Zur einer Freiheitsstrafe von einem Jahr und neun Monaten ist der Leiter eines Neustadter Speditionsunternehmens verurteilt worden. Die Erste große Strafkammer am Landgericht Coburg sah es als erwiesen an, dass der Mann systematisch Daten gefälscht hat, um die Lenk- und Ruhezeiten seiner Fahrer zu verschleiern. Hinter Gitter muss der Neustadter aber nicht, denn die Strafe ist zur Bewährung ausgesetzt; die Bewährungszeit beträgt drei Jahre. Außerdem muss der Mann 15 000 Euro an drei gemeinnützige Einrichtungen zahlen.

Es geht um einen raffinierten Fall der Datenmanipulation: Da Lkw-Fahrer, nach stundenlanger Fahrt ermüden und dadurch das Unfallrisiko steigt, sind vom Gesetzgeber regelmäßige Lenk- und Ruhezeiten vorgesehen.

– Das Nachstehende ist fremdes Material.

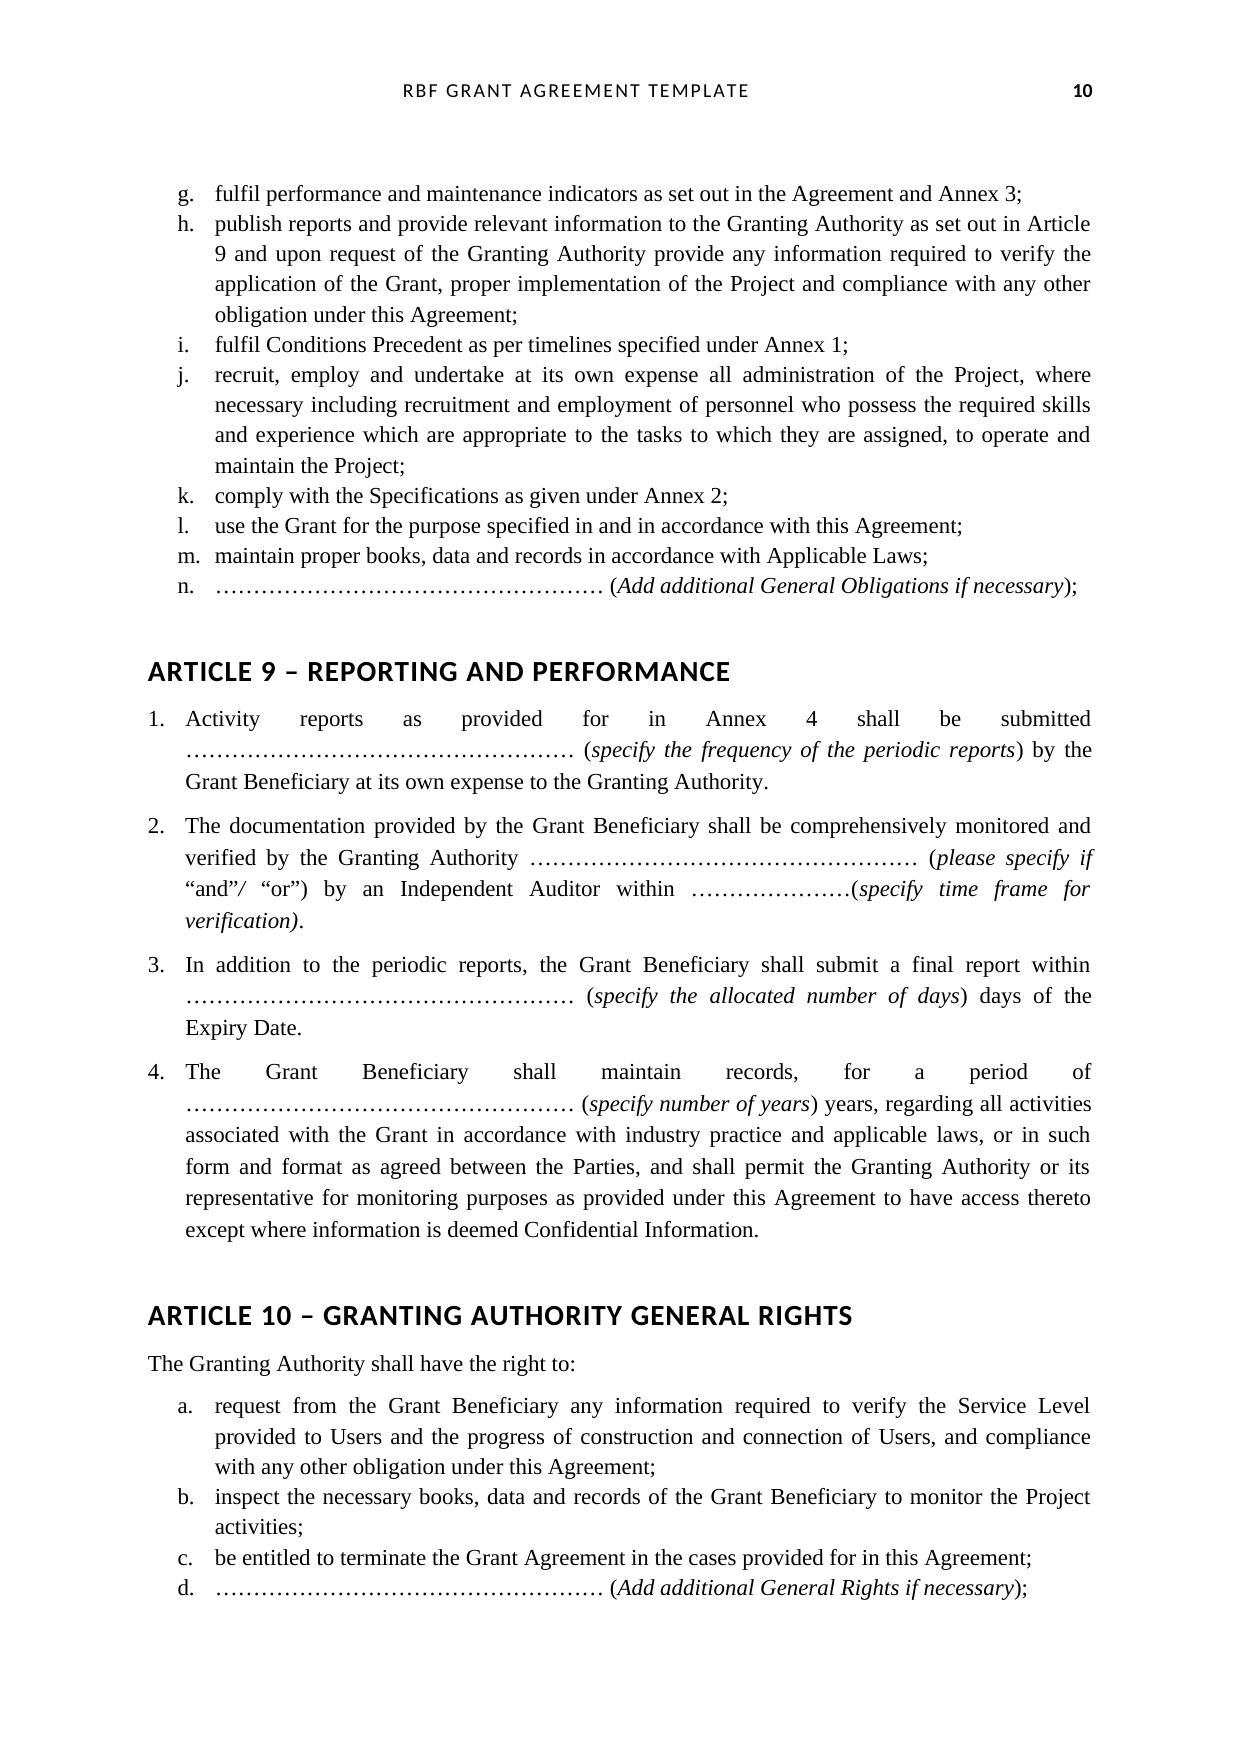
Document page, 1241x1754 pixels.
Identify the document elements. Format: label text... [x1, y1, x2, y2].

list inspect the necessary books, data and records of the Grant Beneficiary to monitor the Project activities; [177, 1483, 1092, 1540]
list request from the Grant Beneficiary any information required to verify the Service Level provided to Users and the progress of construction and connection of Users, and compliance with any other obligation under this Agreement; [177, 1392, 1092, 1479]
list The documentation provided by the Grant Beneficiary shall be comprehensively monitored and verified by the Granting Authority …………………………………………… (please specify if “and”/ “or”) by an Independent Auditor within …………………(specify time frame for verification). [148, 812, 1092, 933]
list publish reports and provide relevant information to the Granting Authority as set out in Article 9 and upon request of the Granting Authority provide any information required to verify the application of the Grant, proper implementation of the Project and compliance with any other obligation under this Agreement; [177, 210, 1092, 327]
list The Grant Beneficiary shall maintain records, for a period of …………………………………………… (specify number of years) years, regarding all activities associated with the Grant in accordance with industry practice and applicable laws, or in such form and format as agreed between the Parties, and shall permit the Granting Authority or its representative for monitoring purposes as provided under this Agreement to have access thereto except where information is deemed Confidential Information. [148, 1058, 1092, 1242]
text Article 9 – Reporting and Performance [148, 653, 1092, 688]
list …………………………………………… (Add additional General Rights if necessary); [177, 1574, 1092, 1600]
text Article 10 – Granting Authority General Rights [148, 1297, 1092, 1333]
list …………………………………………… (Add additional General Obligations if necessary); [177, 572, 1092, 599]
text The Granting Authority shall have the right to: [148, 1350, 1092, 1376]
list In addition to the periodic reports, the Grant Beneficiary shall submit a final report within …………………………………………… (specify the allocated number of days) days of the Expiry Date. [148, 951, 1092, 1040]
list comply with the Specifications as given under Annex 2; [177, 482, 1092, 508]
list fulfil performance and maintenance indicators as set out in the Agreement and Annex 3; [177, 180, 1092, 206]
list maintain proper books, data and records in accordance with Applicable Laws; [177, 542, 1092, 569]
list be entitled to terminate the Grant Agreement in the cases provided for in this Agreement; [177, 1543, 1092, 1570]
list use the Grant for the purpose specified in and in accordance with this Agreement; [177, 512, 1092, 538]
list Activity reports as provided for in Annex 4 shall be submitted …………………………………………… (specify the frequency of the periodic reports) by the Grant Beneficiary at its own expense to the Granting Authority. [148, 705, 1092, 794]
list fulfil Conditions Precedent as per timelines specified under Annex 1; [177, 331, 1092, 357]
list recruit, employ and undertake at its own expense all administration of the Project, where necessary including recruitment and employment of personnel who possess the required skills and experience which are appropriate to the tasks to which they are assigned, to operate and maintain the Project; [177, 361, 1092, 478]
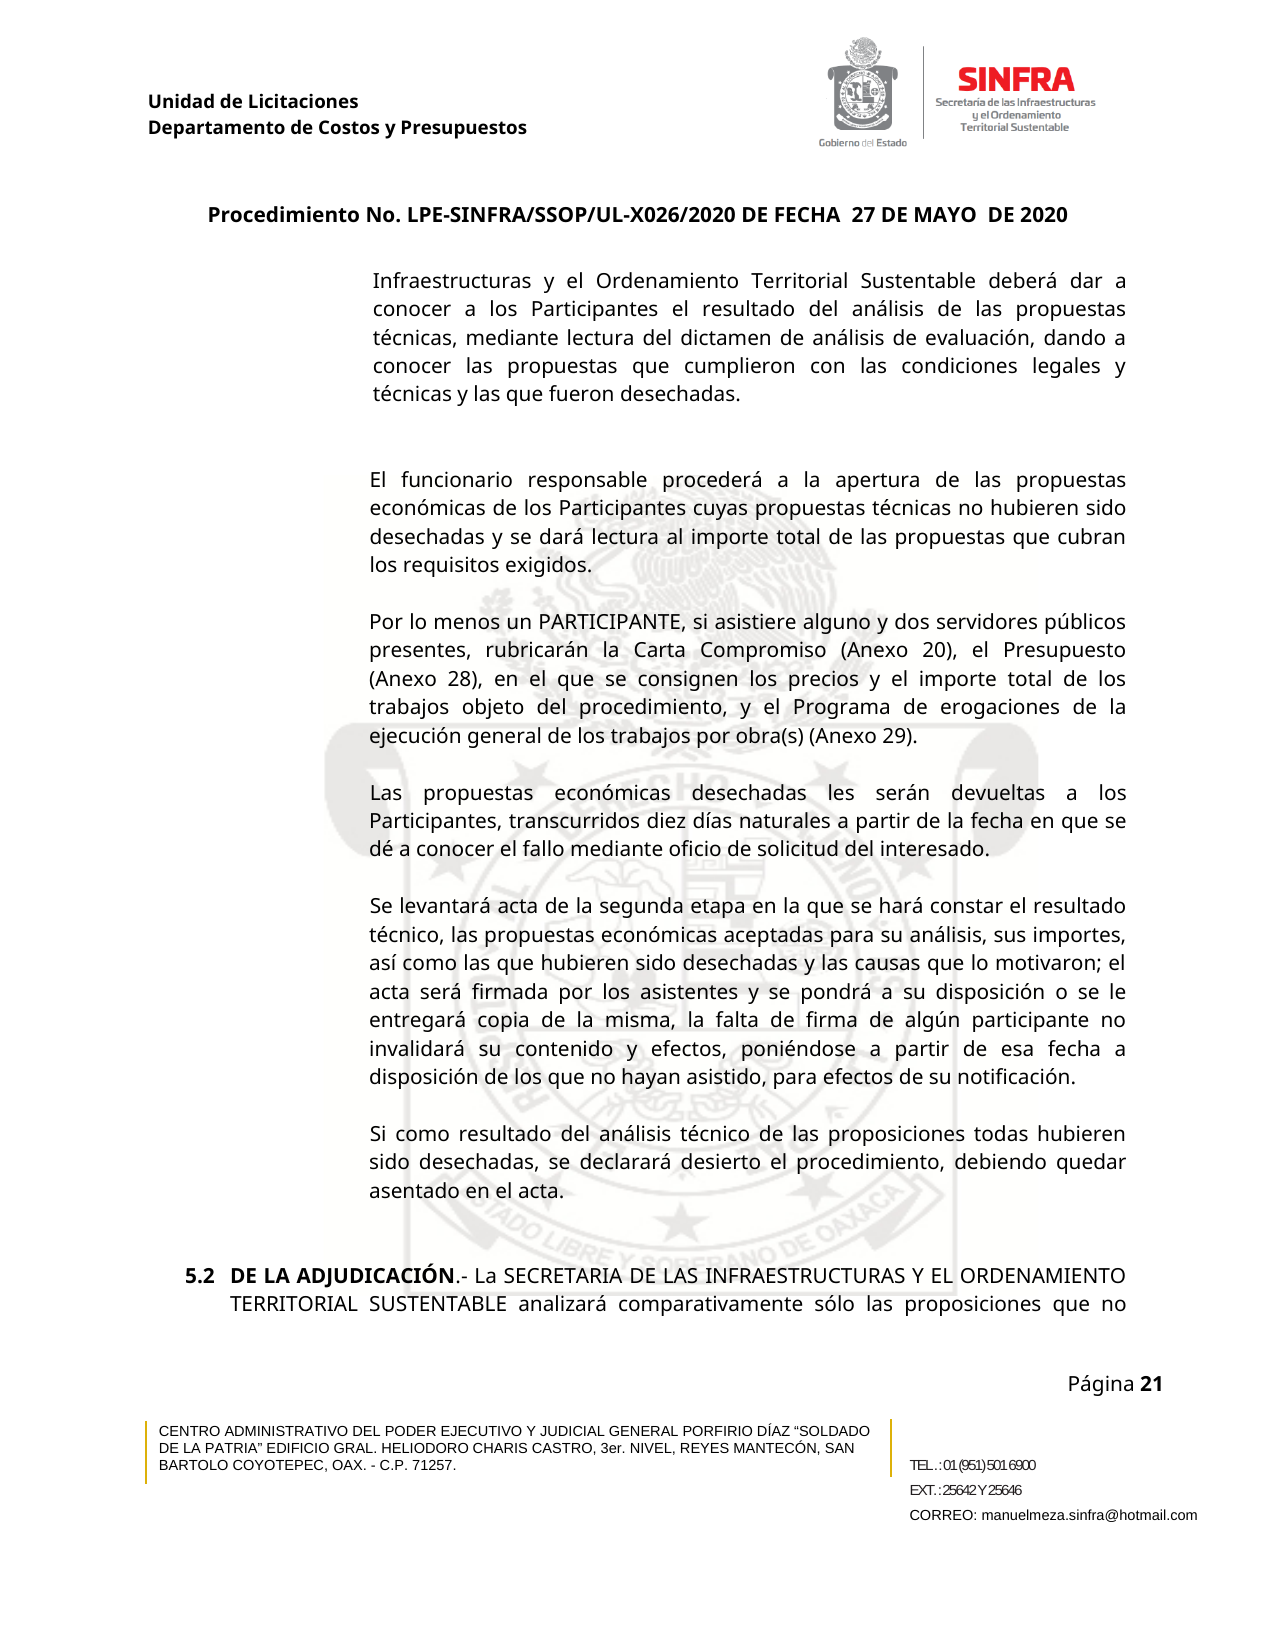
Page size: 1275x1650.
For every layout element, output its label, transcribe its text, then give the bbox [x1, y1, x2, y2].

text El funcionario responsable procederá a la apertura de las propuestas económicas de los Participantes cuyas propuestas técnicas no hubieren sido desechadas y se dará lectura al importe total de las propuestas que cubran los requisitos exigidos. [369, 465, 1127, 579]
picture [323, 475, 1039, 1261]
text 5.2 DE LA ADJUDICACIÓN.- La SECRETARIA DE LAS INFRAESTRUCTURAS Y EL ORDENAMIENTO TERRITORIAL SUSTENTABLE analizará comparativamente sólo las proposiciones que no fueron desechadas y formulará un dictamen que fundamente el fallo respectivo, mismo que servirá de base para adjudicar el contrato a la persona física o moral que cumpla con las condiciones legales, técnicas y económicas requeridas, que garantice satisfactoriamente el cumplimiento del contrato, la ejecución de los trabajos y presente la proposición solvente cuyo precio sea el más bajo y aceptable para la SECRETARÍA DE LAS INFRAESTRUCTURAS Y EL ORDENAMIENTO TERRITORIAL SUSTENTABLE. [185, 1261, 1127, 1318]
text Si como resultado del análisis técnico de las proposiciones todas hubieren sido desechadas, se declarará desierto el procedimiento, debiendo quedar asentado en el acta. [369, 1119, 1127, 1204]
picture [809, 28, 1127, 157]
text Se levantará acta de la segunda etapa en la que se hará constar el resultado técnico, las propuestas económicas aceptadas para su análisis, sus importes, así como las que hubieren sido desechadas y las causas que lo motivaron; el acta será firmada por los asistentes y se pondrá a su disposición o se le entregará copia de la misma, la falta de firma de algún participante no invalidará su contenido y efectos, poniéndose a partir de esa fecha a disposición de los que no hayan asistido, para efectos de su notificación. [369, 891, 1127, 1091]
text 5.1.2 APERTURA DE PROPOSICIONES ECONÓMICAS.- En la segunda etapa, previo a la apertura de las propuestas económicas, la Secretaría de las Infraestructuras y el Ordenamiento Territorial Sustentable deberá dar a conocer a los Participantes el resultado del análisis de las propuestas técnicas, mediante lectura del dictamen de análisis de evaluación, dando a conocer las propuestas que cumplieron con las condiciones legales y técnicas y las que fueron desechadas. [298, 266, 1127, 408]
text Por lo menos un PARTICIPANTE, si asistiere alguno y dos servidores públicos presentes, rubricarán la Carta Compromiso (Anexo 20), el Presupuesto (Anexo 28), en el que se consignen los precios y el importe total de los trabajos objeto del procedimiento, y el Programa de erogaciones de la ejecución general de los trabajos por obra(s) (Anexo 29). [369, 607, 1127, 749]
text Las propuestas económicas desechadas les serán devueltas a los Participantes, transcurridos diez días naturales a partir de la fecha en que se dé a conocer el fallo mediante oficio de solicitud del interesado. [369, 778, 1127, 863]
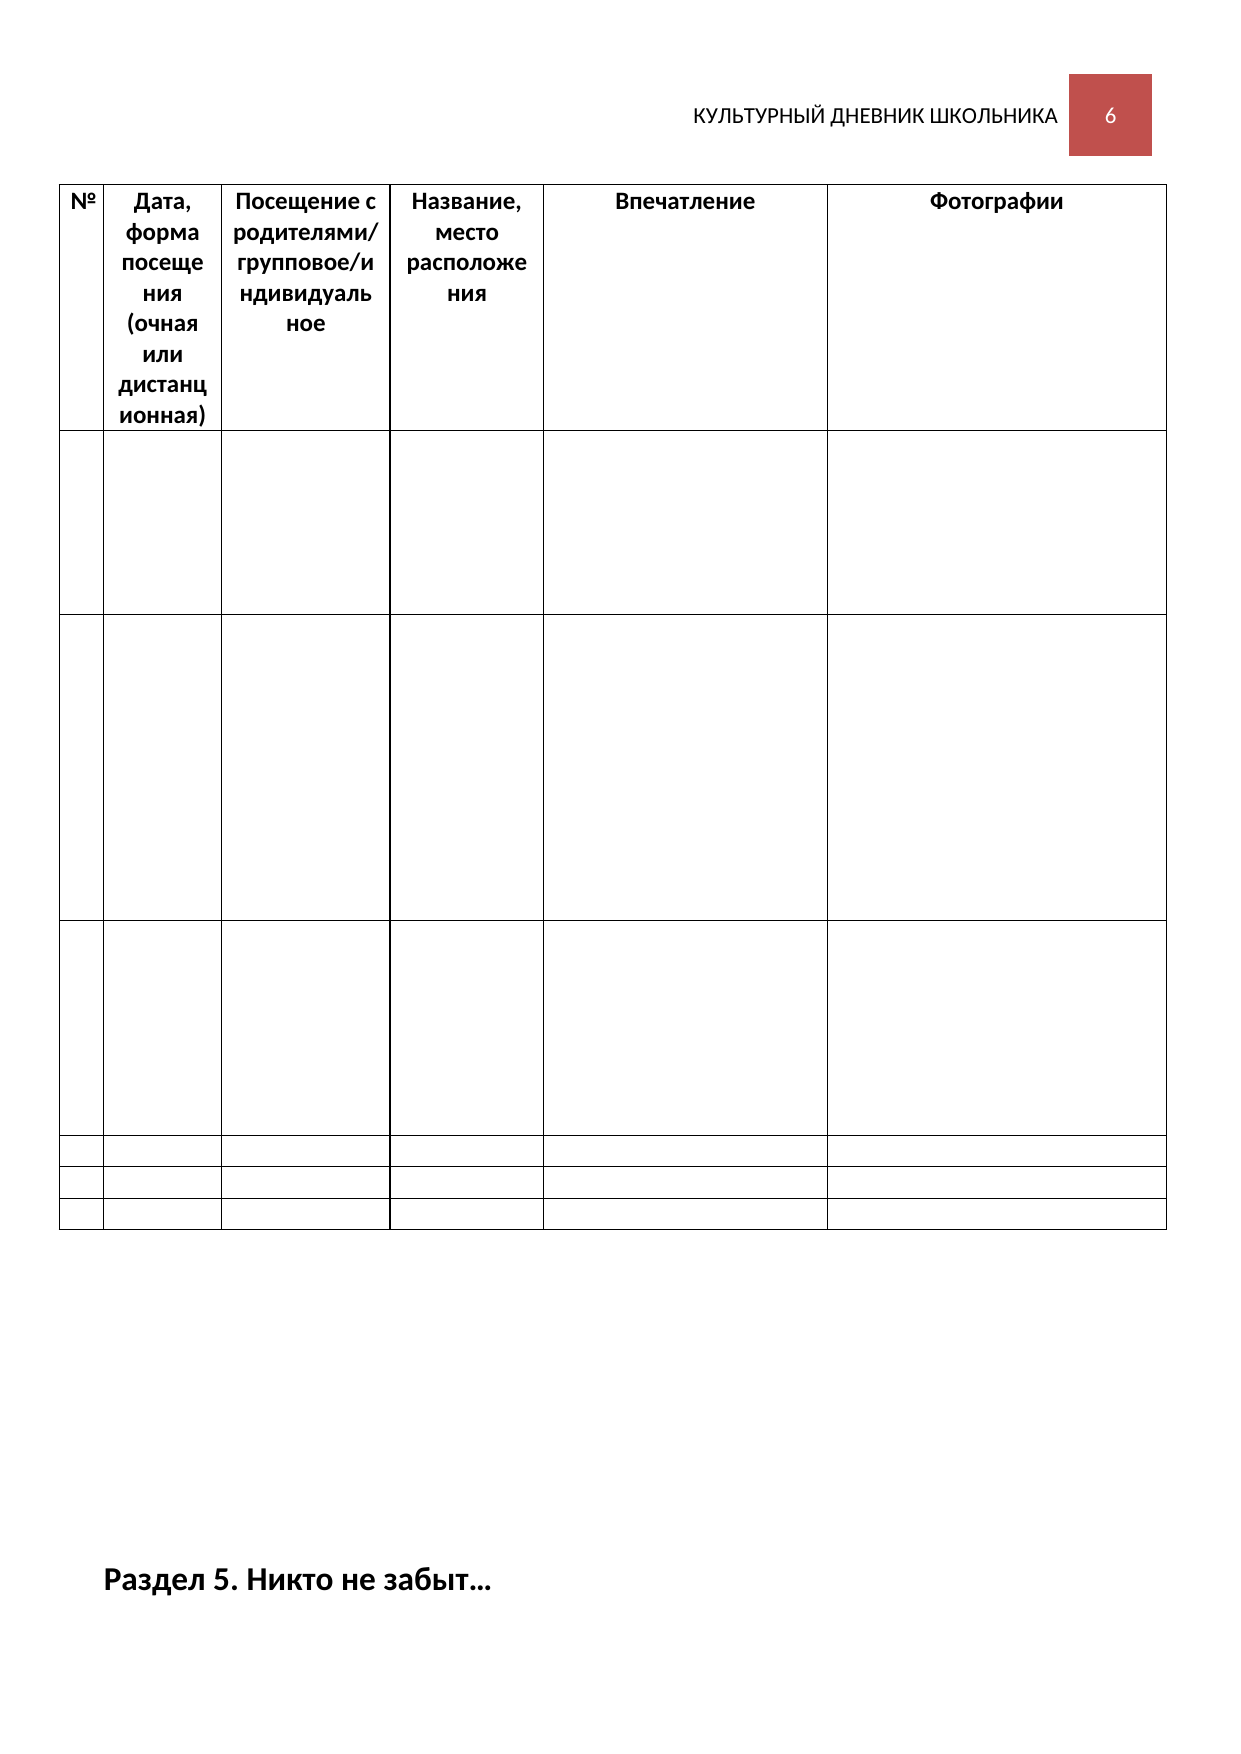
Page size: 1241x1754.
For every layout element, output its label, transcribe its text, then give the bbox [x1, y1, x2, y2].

Wie Verhandlung zeigte, wurden diese in dem Speditionsunternehmen jahrelang systematisch manipuliert.

Laut dem Vorsitzenden Richter Christoph Gillot plante der Angeklagte die Fahrten und wusste, dass die Mitarbeiter unter erheblichem Zeitdruck standen. Wie in der Verhandlung deutlich wurde, waren die Touren auf legalem Weg nicht zu schaffen, deshalb wurde getrickst und zwar mit einem Hochleistungsmagneten. Der stört die Aufzeichnungen des Fahrtenschreibers und somit können viele Kilometer gefahren werden, ohne das dies bei einer polizeilichen Kontrolle auffällt. Der Angeklagte hat laut Gillot die "Magnetfahrten" entweder selbst veranlasst oder sie gebilligt. Gillot: "Als Chef des Unternehmens hätte er die Fahrten aber so disponieren müssen, dass für die Mitarbeiter kein Zeitdruck entsteht."

Zusätzlich wurden mehrere Fahrerkarten verwendet, um den Eindruck zu erwecken, dass sich mehrere Lkw-Lenker die langen internationalen Touren teilen. Wie Richter Gillot weiter ausführte, hätten die Fahrer im Zeugenstand zwar robust, aber glaubhaft und authentisch den immensen Stress und Zeitdruck bestätigt. "Sie haben mit einem gescheiten Groll ausgesagt", so Gillot. Die Opferrolle, die der Angeklagte dem Gericht weismachen wollte, nahm Richter Gillot ihm nicht ab. "Der Angeklagte war weisungsbefugt, und er wusste, wie er mit seinen Mitarbeitern umgehen musste."

Für den komplexen Fall der Datenfälschung, der 24 Ordner füllt, waren ursprünglich 20 Verhandlungstage vorgesehen, dass bereits am neunten Verhandlungstag das Urteil fiel, ist einem Verständigungsgespräch zu verdanken und dem Geständnis des Neustadters. Die 158 Einzelfälle, die am Landgericht Coburg behandelt wurden, sind laut Gillot aber nur ein kleiner Ausschnitt dessen, was im dem Unternehmen gefahren wird. "Wir dürfen nicht vergessen, dass es in der Summe unheimlich viele Fahrten gibt und es nicht nachweisbar ist, dass jede Tour manipuliert wurde."

Ein gewerbsmäßiges Handeln sah das Gericht nicht gegeben, denn dazu müsste laut Gillot nachgewiesen werden, dass der Angeklagte selbst und nicht das Unternehmen einen wirtschaftlichen Vorteil gezogen haben. Die sogenannte Vermögensabschöpfung soll in einem gesonderten Verfahren behandelt werden.

Ein Berufsverbot sprach das Gericht nicht aus, da der Neustadter glaubhaft versicherte, dass er sich aus dem Speditionsbereich zurückziehen werde. Gegen das Urteil kann noch Revision eingelegt werden.


Kein Zusammenhang
Anmerkung
Die Unternehmer Wolfgang Heland und Rainer Kessler aus Neustadt stellen klar, dass ihre Speditionsfirmen in keinem Zusammenhang mit dem am Freitag am Landgericht Coburg zu Ende gegangenen Prozess stehen.